The primary sacrifice

In the Reticle,

“In the Reticle,” Meg Winnecour, acrylic on canvas.

Almost 40 years ago, critic Linda Nochlin wrote that there were no famous women artists for the same reason there were no famous Eskimo tennis players. She cited a number of reasons for this, and motherhood was certainly among them.

It’s been a subject for male artists since Egyptian times, reaching its peak from the Byzantine era through the Renaissance with the millions of representations of the baby Jesus with his mother Mary.

Then, just before the beginning of the 20th century, Gauguin caused a bit of a stir when he painted his version of the Madonna-and-child — a Tahitian woman with a brown infant on her shoulders. Mary Cassatt painted more ordinary, “civilized” Western mothers with their children: unsentimental depictions of love, caring and satisfaction. Cassatt, who was childless, wrote: “There is only one thing in life for a woman; it’s to be a mother. … A woman must be … capable of making the primary sacrifices.”

Pretty,

“Pretty,” Liza Gottlieb, mixed-media.

The local Mother’s Day exhibit organized by Meg Winnecour is a many-faceted exploration of this genre. It’s a loaded topic, fraught with hope, despair, joy, fear, expectation, and guilt — mothers who weren’t always there when needed, children disobedient when young and neglectful later on. And with Roe v. Wade in jeopardy comes a whole new level of concern for the well-being of children and of Mother Earth.

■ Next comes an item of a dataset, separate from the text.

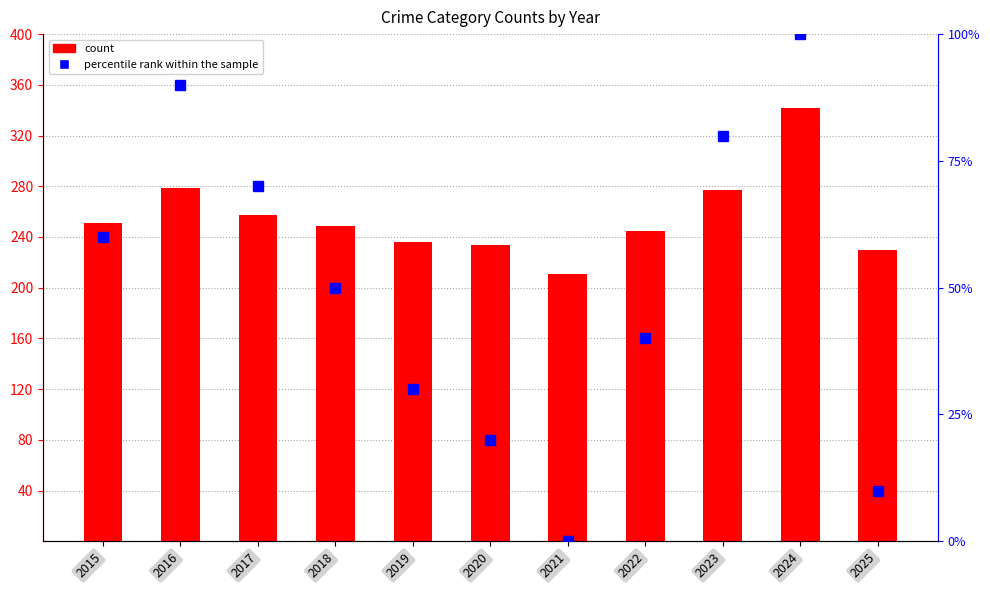

True or false: count has a value of 545 at 2024.

False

As a number of her friends became pregnant, Winnecour says she began to ponder the courage it took to bring a helpless new life into such a hostile environment. “I began to think,” she says, “about mothers and babies in places like Fuljia.” In her own work, Winnecour explores these endangered families. Kimberly Hodges, on a much lighter note, presents Easter-egg-hued paintings about fecundity and renewal, while Wendy Whitson shows her landscapes as “portraits of our mother, the earth.” The emotion in Shelley Pereda’s charcoal drawing “El Nino Que No Tuve” [“The Child I Didn’t Have”] is as naked as the figure it depicts. Harsh, raw lines define a crouching woman doubled in agony at her loss. The grief is palpable; one is reminded of Kathe Kollwitz.

What the exhibit lacks in cohesiveness it makes up for in variety and sincere intent. New father Stephen Griffin exhibits emotional photographs of his infant son Zasha. Performance pieces will include “Proud Baby Mine: A Mother and Son’s Journey Through Time,” a lighthearted but poignant tableau by Francine Cavanaugh and Adams Wood about the mother’s inability to “let go.”

El Nino Que No Tuve,

“El Nino Que No Tuve,” Shelley Pereda, charcoal.

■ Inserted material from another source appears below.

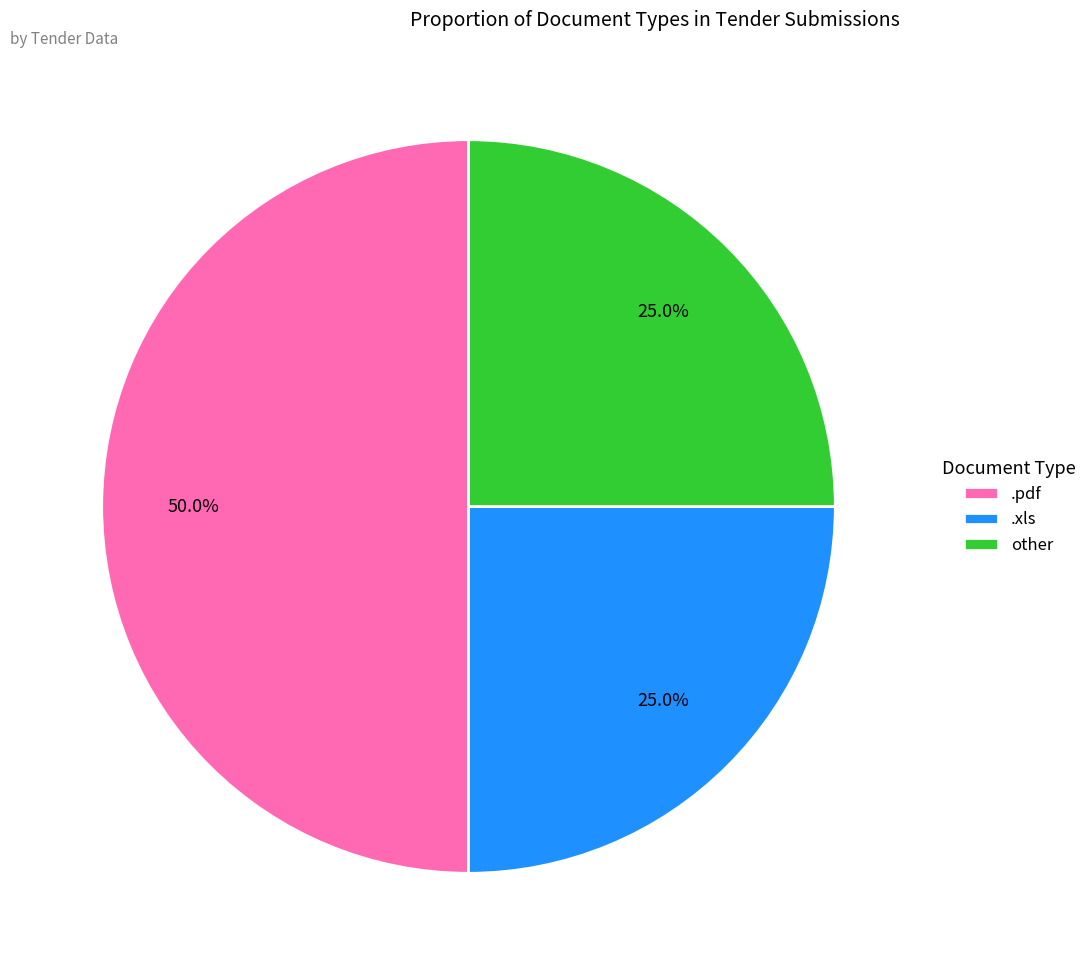

To the nearest percent, what is the average slice percentage?

33%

New mom Ellen Landrum made her piece from her old maternity clothes. She and her husband and their four-month-old daughter live on a boat; the quilt she displays has appliques of fish, a boat and a big turtle.

Liza Gottlieb’s small works are culled from the pages of Better Homes and Gardens magazine, circa 1954. Gottlieb adds captions from other parts of the magazine to photos of devoted apron-clad housewives, urging them on toward subservient feminine perfection. These works are funny — except to those of us who lived through those days!

[Connie Bostic is an Asheville-based painter and writer. Her work can be seen at the Meadows Museum in Shreveport, La.]


Many, Tiny, Wild, Lovely: An Exhibition About Motherhood will open Friday, May 12 from 6-9 p.m. The show runs through Sunday, May 21 at Wedge Gallery (129 S. Roberts St., in the River District).